Climate change scenarios can provide valuable information to help better understand how the past will differ from the future. They reveal a non-stationary climate and are often the best tool available (NRC 2012a). They do, however, have limitations. For example, the spatial or temporal scales of the data might be too coarse for certain decisions (section 4.6), or other changes (e.g., changing demographics, socioeconomics, land use, and infrastructure demands (Brekke et al. 2009)) eclipse climate pressures (section 4.5). Additionally, even when climate change scenarios are being used, other investigations may add important insights (Vano et al. 2014; Lehner et al. 2017a).

For perspective, below is a brief overview of four approach categories. This is not an inclusive list, as more exist and more will likely be developed.

Climate change scenario studies: These approaches are often characterized as a chain-of-models approach where global climate model projections are downscaled and the downscaled climate change information (e.g., 30 years of daily precipitation, temperature) is then used as input to hydrology models, which generate streamflow and snowpack information, which can be used as input to reservoir operations models. This type of study is often the focus of existing guidelines because it most explicitly uses global climate model information and often requires decisions on model selection to translate global information to a local scale.

Paleoclimate studies: Paleoclimate or paleoflood information is generated using information collected from the environment which can be proxies for past climate and flood events that date back further than the instrumental record (e.g., the width of tree rings can be correlated with streamflow) (Woodhouse et al. 2006). These analogs from the past can date back thousands of years, and provide improved perspectives on natural variability, such as the length of dry periods (Woodhouse and Lukas 2006), the characteristics of past floods (Raff 2013) or how sensitive river basins are to temperature increases (Lehner et al. 2017a). Studies have also used a combination of scenario-based and paleoclimate studies to evaluate future change (Reclamation 2011a; McCabe and Wolock 2007).
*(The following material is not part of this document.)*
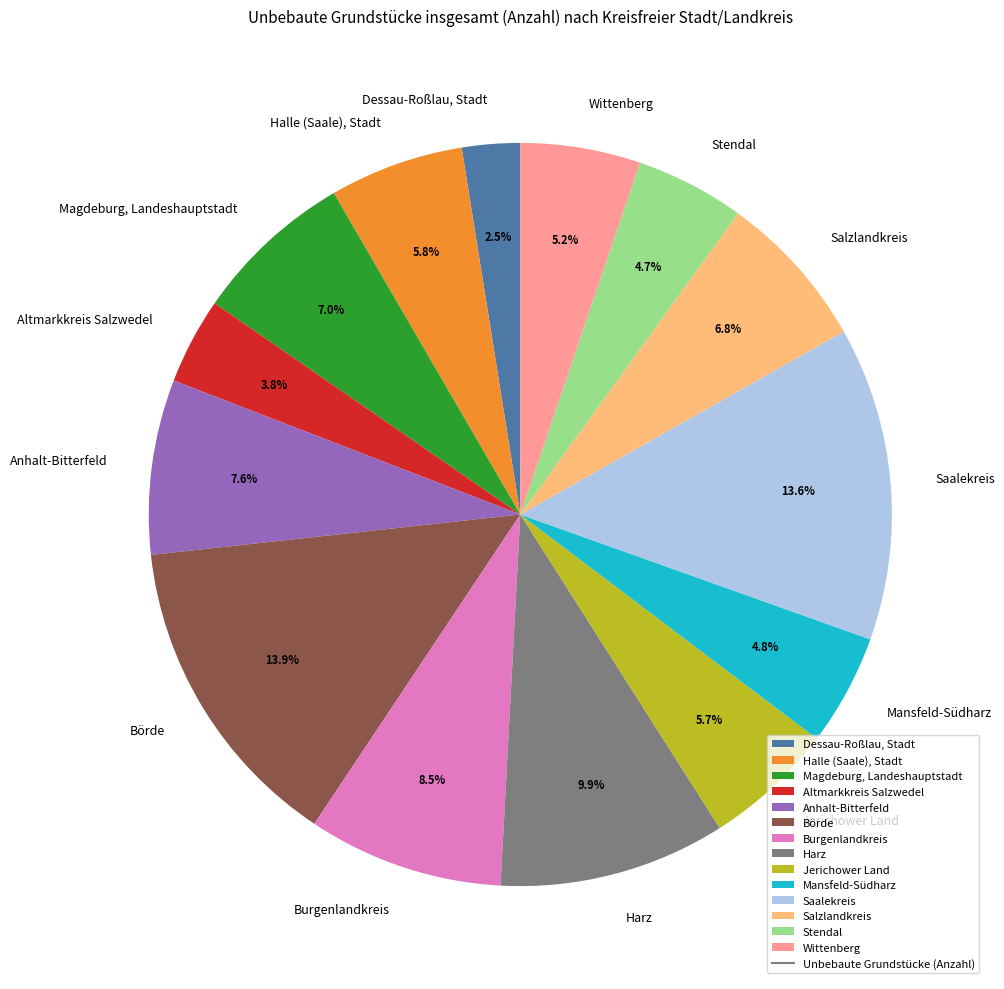

How much of the chart is everything except Dessau-Roßlau, Stadt?

97.5%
Stochastic hydrology studies: stochastic precipitation and hydrology timeseries can be used to stress test a system (Rodriguez-Iturbe et al. 1987; Salas 1993; Wilks and Wilby 1999; Yates et al. 2003; Erkyihun et al. 2016). The perturbations can be informed by historical information (e.g., paleoclimate information) or by global climate model trends. These techniques aim to avoid some of the uncertainties associated with using global climate models directly, yet address risk-based issues analytically (Olsen et al. 2015). In many cases, stationarity is assumed, although there are techniques that have included non-stationary stochastic methods (Kilsby et al. 2007; Erkyihun et al. 2016). It is, however, important to recognize that these timeseries are based on statistical models that do not capture process-based understandings, which limits how these can be used to interpret future change.
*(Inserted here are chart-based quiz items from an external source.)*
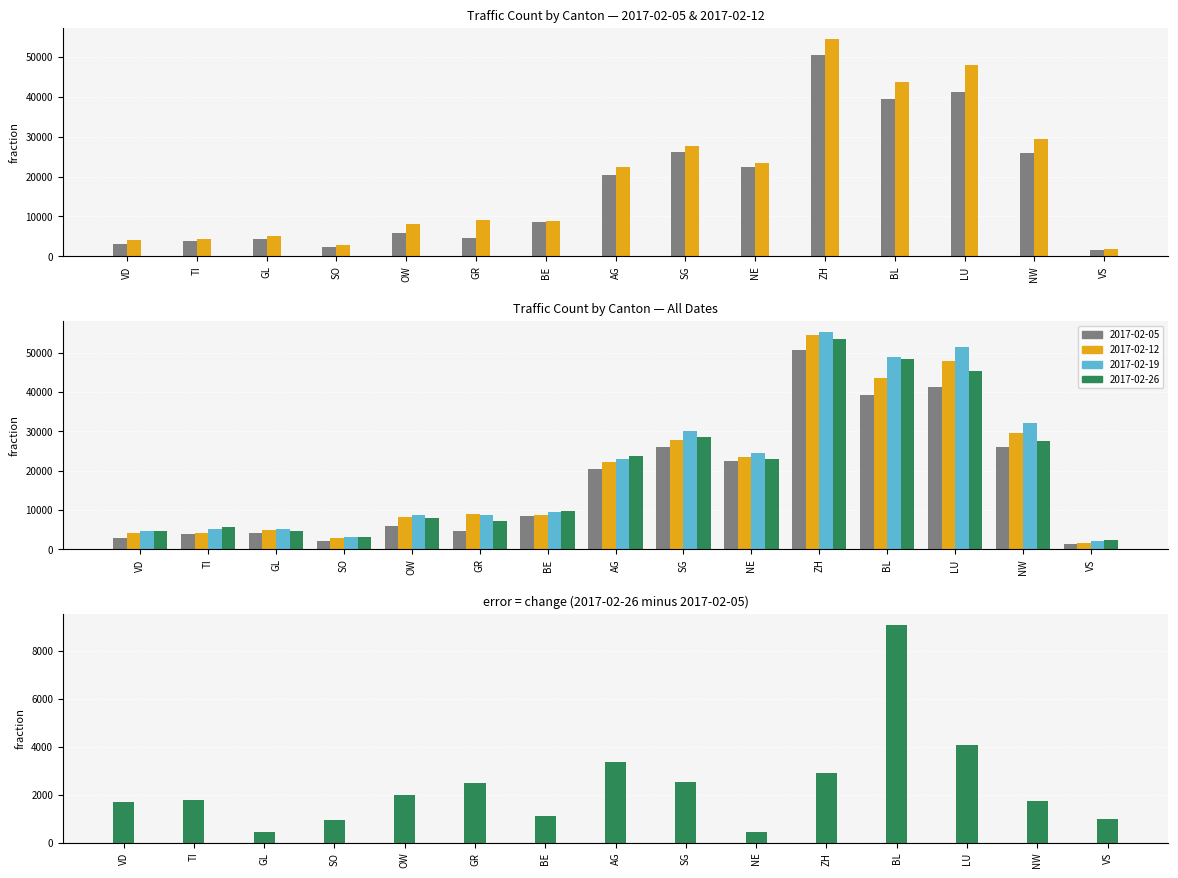

Is it true that the value at NE is 95?

False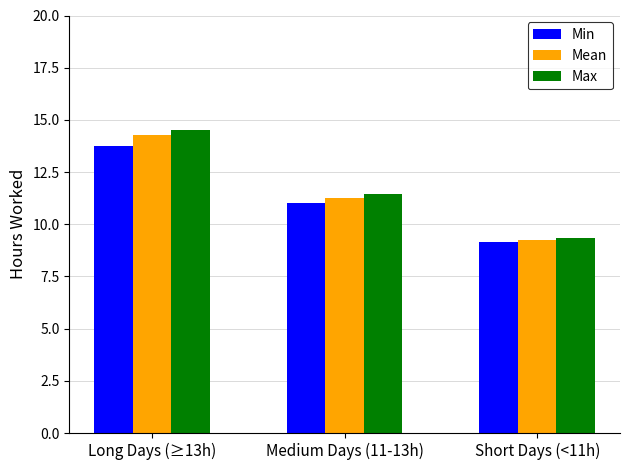

What is the smallest value displayed?

9.2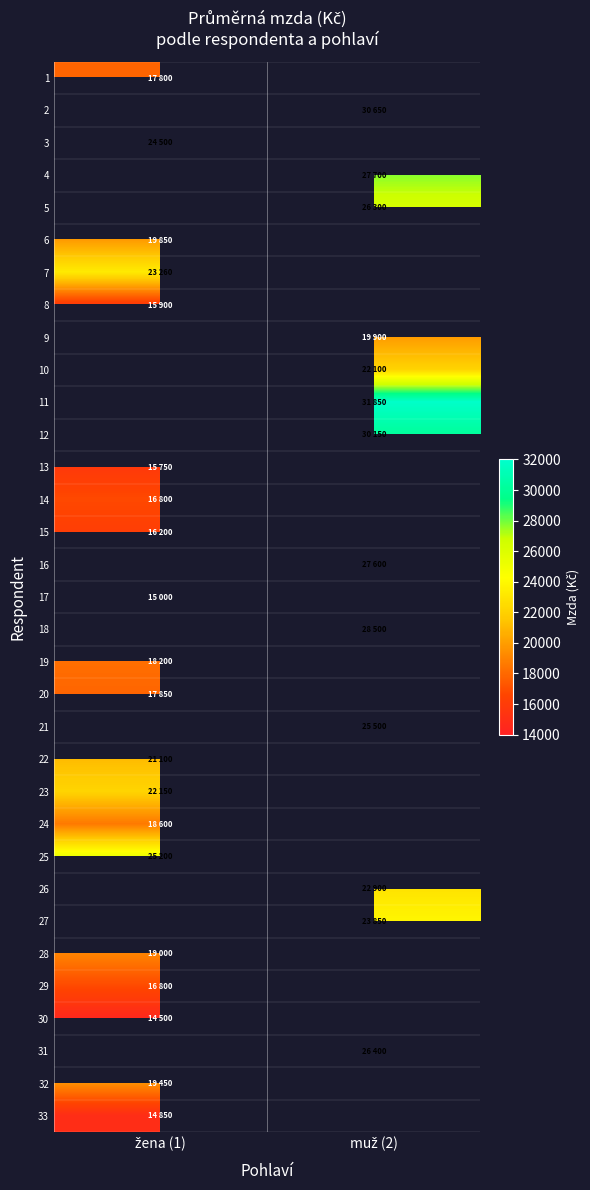

Is the value of 33 at žena (1) greater than the value of 6 at muž (2)?

No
Climate-informed water system vulnerability analysis: These approaches are commonly referred to as decision support modeling and include techniques such as decision scaling (Brown et al. 2012), scenario-neutral approaches (Prudhomme et al. 2010), and robust decision making (Lempert et al. 2003). Typically, the focus is first on defining the decision context and exploring sensitivities by perturbing the climate incrementally to identify system vulnerabilities to changes in temperature, precipitation, or other climate variables before considering whether and how to apply climate change information (Brown et al. 2012; Brown and Wilby 2012; Weaver et al. 2013). EPA and CWDR (2011) describe strengths and limitations of using different decision support tools.
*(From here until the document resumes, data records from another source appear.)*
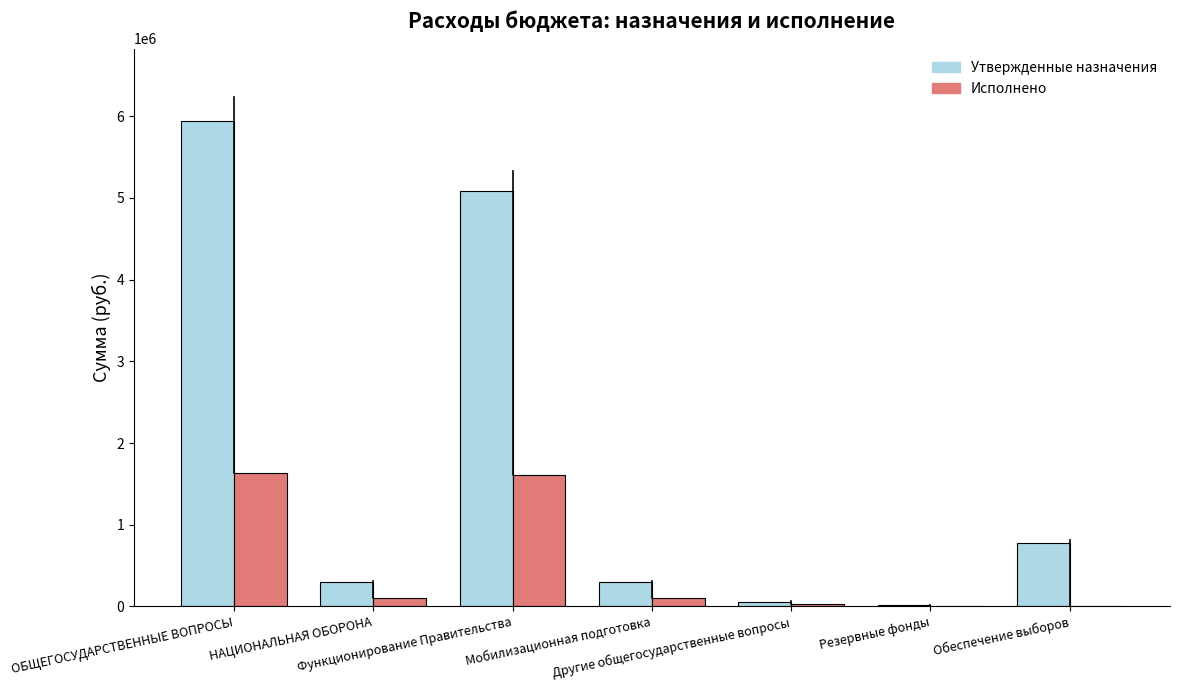

Which series has the largest total across all categories?

Утвержденные назначения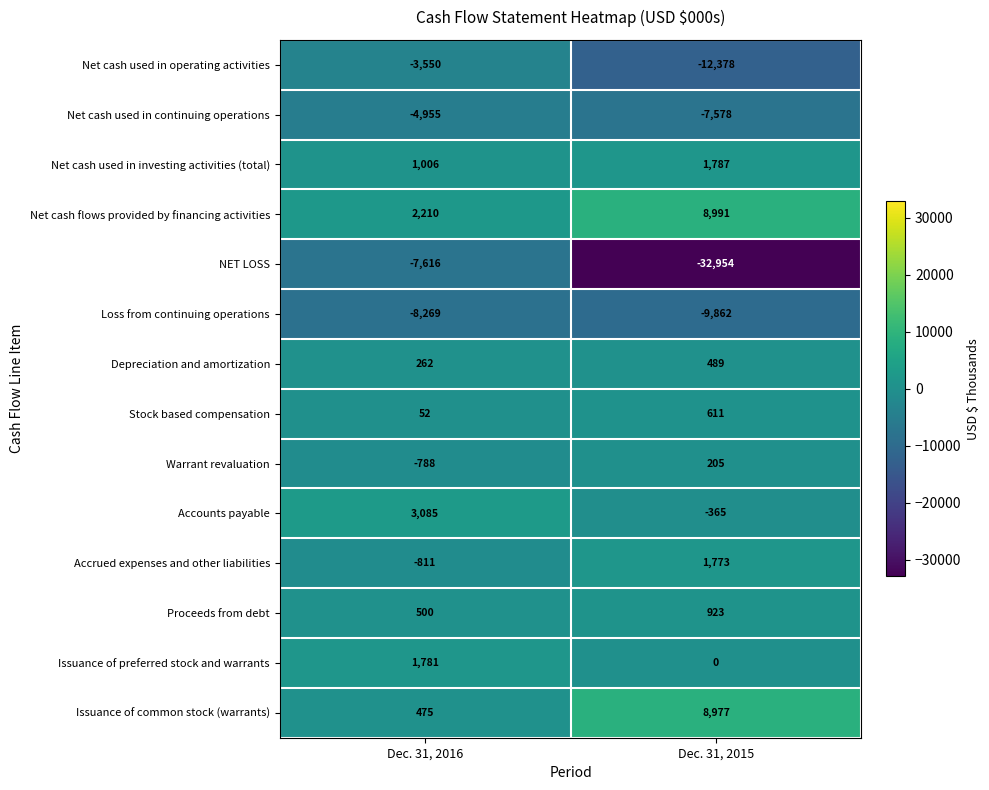

Read the Proceeds from debt value at Dec. 31, 2015.

923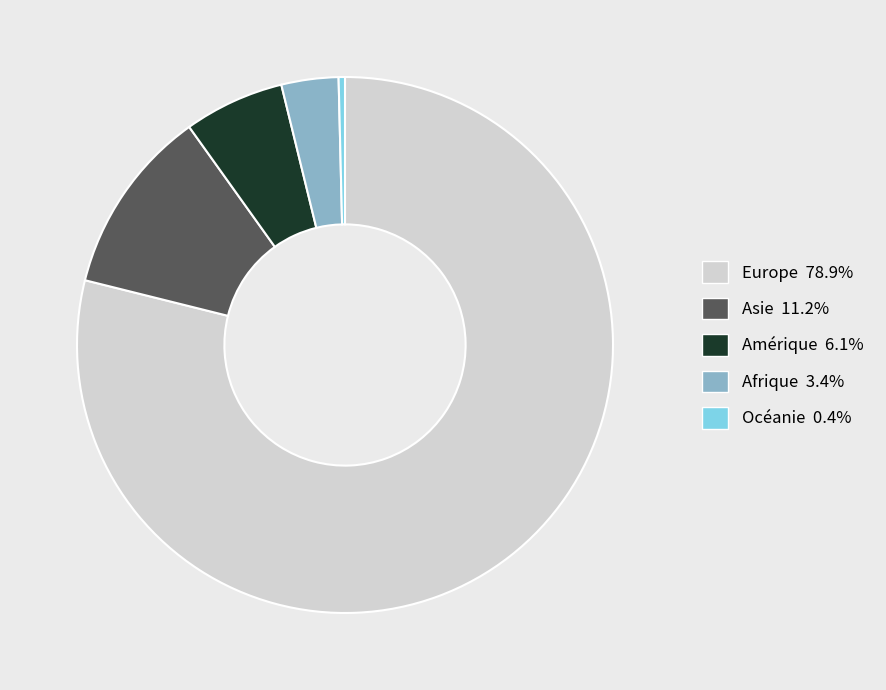

Does Europe represent more than half of the total?

Yes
Approaches vary in complexity (Ludwig et al. 2014) – i.e., in which processes are represented and at what spatial and temporal scales. Simpler approaches (e.g., simple perturbations, simple water balance models) can be easier to understand, but may not include processes that provide more realistic representations of climate change (NRC 2012a).

Approaches also differ in the order in which they evaluate aspects of the system. They are often referred to as top down or bottom up, reflecting either those that start with the climate change information first or those that start with the decision context first, respectively (Brown et al. 2011). In reality, this dichotomy is blurry. Climate change scenario studies should consider the decision context in model selection, and Climate-informed water system vulnerability analysis should consider realistic climate change perturbations when evaluating system performance in a changed climate.

More similarities exist than what the top down v. bottom up dichotomy suggests. Most approaches use global climate model information as part of their analysis process. All approaches have goals to better understand how the past will differ from the future and usually aim to find low-regret, robust alternatives that do well across a range of possible futures (Clark et al. 2016; Olsen et al. 2015). All approaches recognize the importance of climate variability and the importance of other changes (e.g., land cover, population changes). Often too, different approaches can complement each other (e.g., stochastic hydrology studies use perturbations based on paleoclimate information (Brekke et al. 2009). Additionally, all approaches deal with uncertainty whether it is in tree-ring reconstructions (Woodhouse et al. 2006), how climate variables are correlated (Yates et al. 2003), or how well hydrology is being simulated (Mendoza et al. 2015). And, importantly, each approach has benefits and challenges that require professional judgment to navigate.